[Wien] MPI stuck at lapw0

Peter Blaha pblaha at theochem.tuwien.ac.at
Tue Oct 17 17:46:03 CEST 2017


Did you try to set MPI_REMOTE to 0 in parallel_options ???

----------------------------

Furthermore your machines file is not ok for lapw1: there is a "speed:" 
missing at the beginning.
1:n05-32:10
1:n05-38:10

Actually, with this you are still NOT running lapw1 in mpi-mode on 
multiple nodes, but you are running 2 independent mpi-jobs for lapw1, 
one on nodea and the other one on nodeb.

Would lapw1 work with just one line:

1:n05-32:10 n05-38:10

--------------------
Not related to the problems, but for performance:

10 cores (2x5 colums X rows) for one parallel lapw1mpi is usually not a 
good idea. At least "textbook-wisdom" says you should be as close as 
possible at a square distribution).
It needs testing, but my guess is that using 9 cores (3x3) is even faster ?



On 10/17/2017 05:00 PM, Luigi Maduro - TNW wrote:
> Dear WIEN2k users,
>
>
>
> I have the following problem. I am trying to do parallel computing on a
> cluster. Whenever I run a job on the cluster on one node both the  MPI
> and k-point parallelization work fine. However, when I try to go to
> several nodes the job does not do anything. The script just gets stuck
> on lapw0 whenever MPI is implemented, the k-point parallelization does
> not give a problem when running on multiple nodes. Additionally, if
> instead I try to run a job where lapw0 is running parallel only on one
> node on multiple processors, but lapw1 and lapw2 are run on multiple
> nodes, then again there is no problem.
▬▬▬
§ SET OF TASKS
A) In the WIEN2k thread, what is missing at the beginning of the machines file lines for lapw1?
B) Carry the WIEN2k thread on from its final sentence.
The data after the WIEN2k thread has no connection to it.

§ GIVEN INFORMATION
▬▬▬
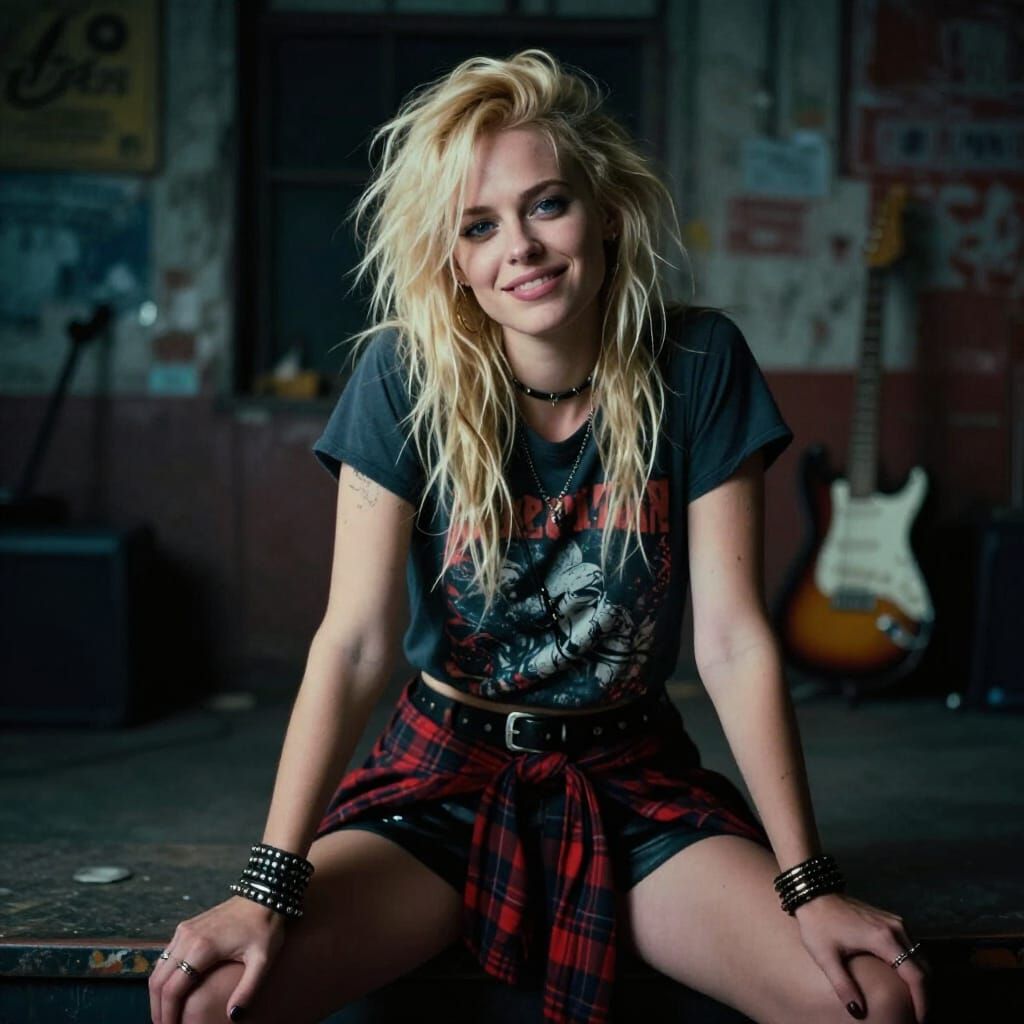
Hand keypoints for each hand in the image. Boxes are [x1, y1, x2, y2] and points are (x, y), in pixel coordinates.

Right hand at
▬▬▬
§ EXPECTED RESULTS
A) A "speed:" entry.

B)
>
> I do not get an error while running lapw0 parallel over multiple nodes:
> the job doesn’t do anything. The assigned nodes are scheduled to the
> job, but the load on the nodes stays at 0%. When I forcibly stop the job
> then I get these following errors:
>
>
>
> [mpiexec at n05-38] HYDU_sock_write (../../utils/sock/sock.c:417): write
> error (Bad file descriptor)
>
> [mpiexec at n05-38] HYD_pmcd_pmiserv_send_signal
> (../../pm/pmiserv/pmiserv_cb.c:252): unable to write data to proxy
>
> [mpiexec at n05-38] ui_cmd_cb (../../pm/pmiserv/pmiserv_pmci.c:174): unable
> to send signal downstream
>
> [mpiexec at n05-38] HYDT_dmxu_poll_wait_for_event
> (../../tools/demux/demux_poll.c:76): callback returned error status
>
> [mpiexec at n05-38] HYD_pmci_wait_for_completion
> (../../pm/pmiserv/pmiserv_pmci.c:500): error waiting for event
>
> [mpiexec at n05-38] main (../../ui/mpich/mpiexec.c:1130): process manager
> error waiting for completion
>
>
> In the example above I tried to run a job on nodes n05-32 and n05-38.
>
> The operating system on the cluster is CentOS 7
> <http://www.centos.org/>. The cluster consists of a master node where
> Mau and Torque are running (PBS implementation). The cluster is set up
> so that rsh can be used instead of ssh.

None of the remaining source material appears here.